◆ **To do**: Of the lines below, report only those that contain "extract".
********************
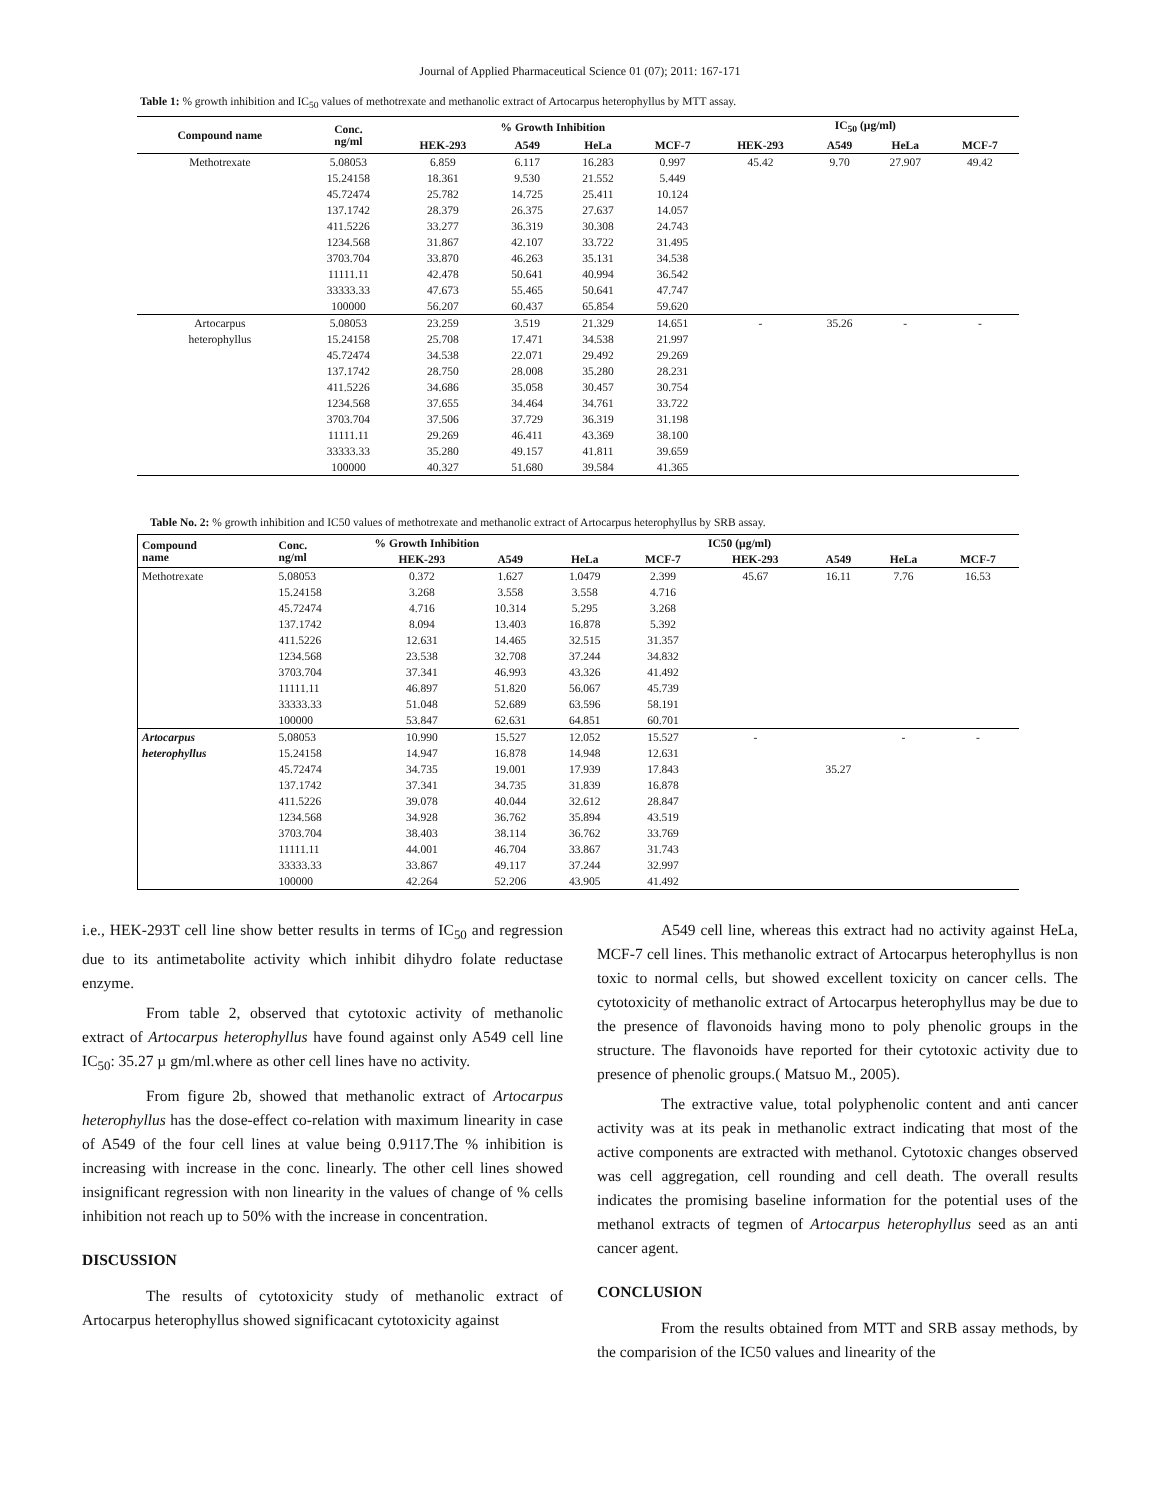Journal of Applied Pharmaceutical Science 01 (07); 2011: 167-171
Table 1: % growth inhibition and IC<sub>50</sub> values of methotrexate and methanolic extract of Artocarpus heterophyllus by MTT assay.
| Compound name | Conc. ng/ml | % Growth Inhibition | | | | IC<sub>50</sub> (µg/ml) | | | |
| --- | --- | --- | --- | --- | --- | --- | --- | --- | --- |
| | | HEK-293 | A549 | HeLa | MCF-7 | HEK-293 | A549 | HeLa | MCF-7 |
| Methotrexate | 5.08053 | 6.859 | 6.117 | 16.283 | 0.997 | 45.42 | 9.70 | 27.907 | 49.42 |
| | 15.24158 | 18.361 | 9.530 | 21.552 | 5.449 | | | | |
| | 45.72474 | 25.782 | 14.725 | 25.411 | 10.124 | | | | |
| | 137.1742 | 28.379 | 26.375 | 27.637 | 14.057 | | | | |
| | 411.5226 | 33.277 | 36.319 | 30.308 | 24.743 | | | | |
| | 1234.568 | 31.867 | 42.107 | 33.722 | 31.495 | | | | |
| | 3703.704 | 33.870 | 46.263 | 35.131 | 34.538 | | | | |
| | 11111.11 | 42.478 | 50.641 | 40.994 | 36.542 | | | | |
| | 33333.33 | 47.673 | 55.465 | 50.641 | 47.747 | | | | |
| | 100000 | 56.207 | 60.437 | 65.854 | 59.620 | | | | |
| Artocarpus | 5.08053 | 23.259 | 3.519 | 21.329 | 14.651 | - | 35.26 | - | - |
| heterophyllus | 15.24158 | 25.708 | 17.471 | 34.538 | 21.997 | | | | |
| | 45.72474 | 34.538 | 22.071 | 29.492 | 29.269 | | | | |
| | 137.1742 | 28.750 | 28.008 | 35.280 | 28.231 | | | | |
| | 411.5226 | 34.686 | 35.058 | 30.457 | 30.754 | | | | |
| | 1234.568 | 37.655 | 34.464 | 34.761 | 33.722 | | | | |
| | 3703.704 | 37.506 | 37.729 | 36.319 | 31.198 | | | | |
| | 11111.11 | 29.269 | 46.411 | 43.369 | 38.100 | | | | |
| | 33333.33 | 35.280 | 49.157 | 41.811 | 39.659 | | | | |
| | 100000 | 40.327 | 51.680 | 39.584 | 41.365 | | | | |
Table No. 2: % growth inhibition and IC50 values of methotrexate and methanolic extract of Artocarpus heterophyllus by SRB assay.
| Compound name | Conc. ng/ml | % Growth Inhibition | | | | IC50 (µg/ml) | | | |
| --- | --- | --- | --- | --- | --- | --- | --- | --- | --- |
| | | HEK-293 | A549 | HeLa | MCF-7 | HEK-293 | A549 | HeLa | MCF-7 |
| Methotrexate | 5.08053 | 0.372 | 1.627 | 1.0479 | 2.399 | 45.67 | 16.11 | 7.76 | 16.53 |
| | 15.24158 | 3.268 | 3.558 | 3.558 | 4.716 | | | | |
| | 45.72474 | 4.716 | 10.314 | 5.295 | 3.268 | | | | |
| | 137.1742 | 8.094 | 13.403 | 16.878 | 5.392 | | | | |
| | 411.5226 | 12.631 | 14.465 | 32.515 | 31.357 | | | | |
| | 1234.568 | 23.538 | 32.708 | 37.244 | 34.832 | | | | |
| | 3703.704 | 37.341 | 46.993 | 43.326 | 41.492 | | | | |
| | 11111.11 | 46.897 | 51.820 | 56.067 | 45.739 | | | | |
| | 33333.33 | 51.048 | 52.689 | 63.596 | 58.191 | | | | |
| | 100000 | 53.847 | 62.631 | 64.851 | 60.701 | | | | |
| Artocarpus | 5.08053 | 10.990 | 15.527 | 12.052 | 15.527 | - | | - | - |
| heterophyllus | 15.24158 | 14.947 | 16.878 | 14.948 | 12.631 | | | | |
| | 45.72474 | 34.735 | 19.001 | 17.939 | 17.843 | | 35.27 | | |
| | 137.1742 | 37.341 | 34.735 | 31.839 | 16.878 | | | | |
| | 411.5226 | 39.078 | 40.044 | 32.612 | 28.847 | | | | |
| | 1234.568 | 34.928 | 36.762 | 35.894 | 43.519 | | | | |
| | 3703.704 | 38.403 | 38.114 | 36.762 | 33.769 | | | | |
| | 11111.11 | 44.001 | 46.704 | 33.867 | 31.743 | | | | |
| | 33333.33 | 33.867 | 49.117 | 37.244 | 32.997 | | | | |
| | 100000 | 42.264 | 52.206 | 43.905 | 41.492 | | | | |
i.e., HEK-293T cell line show better results in terms of IC<sub>50</sub> and regression due to its antimetabolite activity which inhibit dihydro folate reductase enzyme.
From table 2, observed that cytotoxic activity of methanolic extract of Artocarpus heterophyllus have found against only A549 cell line IC<sub>50</sub>: 35.27 µ gm/ml.where as other cell lines have no activity.
From figure 2b, showed that methanolic extract of Artocarpus heterophyllus has the dose-effect co-relation with maximum linearity in case of A549 of the four cell lines at value being 0.9117.The % inhibition is increasing with increase in the conc. linearly. The other cell lines showed insignificant regression with non linearity in the values of change of % cells inhibition not reach up to 50% with the increase in concentration.
DISCUSSION
The results of cytotoxicity study of methanolic extract of Artocarpus heterophyllus showed significacant cytotoxicity against
A549 cell line, whereas this extract had no activity against HeLa, MCF-7 cell lines. This methanolic extract of Artocarpus heterophyllus is non toxic to normal cells, but showed excellent toxicity on cancer cells. The cytotoxicity of methanolic extract of Artocarpus heterophyllus may be due to the presence of flavonoids having mono to poly phenolic groups in the structure. The flavonoids have reported for their cytotoxic activity due to presence of phenolic groups.( Matsuo M., 2005).
The extractive value, total polyphenolic content and anti cancer activity was at its peak in methanolic extract indicating that most of the active components are extracted with methanol. Cytotoxic changes observed was cell aggregation, cell rounding and cell death. The overall results indicates the promising baseline information for the potential uses of the methanol extracts of tegmen of Artocarpus heterophyllus seed as an anti cancer agent.
CONCLUSION
From the results obtained from MTT and SRB assay methods, by the comparision of the IC50 values and linearity of the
********************
◆ **Solution below**:
Table 1: % growth inhibition and IC<sub>50</sub> values of methotrexate and methanolic extract of Artocarpus heterophyllus by MTT assay.
Table No. 2: % growth inhibition and IC50 values of methotrexate and methanolic extract of Artocarpus heterophyllus by SRB assay.
From table 2, observed that cytotoxic activity of methanolic extract of Artocarpus heterophyllus have found against only A549 cell line IC<sub>50</sub>: 35.27 µ gm/ml.where as other cell lines have no activity.
From figure 2b, showed that methanolic extract of Artocarpus heterophyllus has the dose-effect co-relation with maximum linearity in case of A549 of the four cell lines at value being 0.9117.The % inhibition is increasing with increase in the conc. linearly. The other cell lines showed insignificant regression with non linearity in the values of change of % cells inhibition not reach up to 50% with the increase in concentration.
The results of cytotoxicity study of methanolic extract of Artocarpus heterophyllus showed significacant cytotoxicity against
A549 cell line, whereas this extract had no activity against HeLa, MCF-7 cell lines. This methanolic extract of Artocarpus heterophyllus is non toxic to normal cells, but showed excellent toxicity on cancer cells. The cytotoxicity of methanolic extract of Artocarpus heterophyllus may be due to the presence of flavonoids having mono to poly phenolic groups in the structure. The flavonoids have reported for their cytotoxic activity due to presence of phenolic groups.( Matsuo M., 2005).
The extractive value, total polyphenolic content and anti cancer activity was at its peak in methanolic extract indicating that most of the active components are extracted with methanol. Cytotoxic changes observed was cell aggregation, cell rounding and cell death. The overall results indicates the promising baseline information for the potential uses of the methanol extracts of tegmen of Artocarpus heterophyllus seed as an anti cancer agent.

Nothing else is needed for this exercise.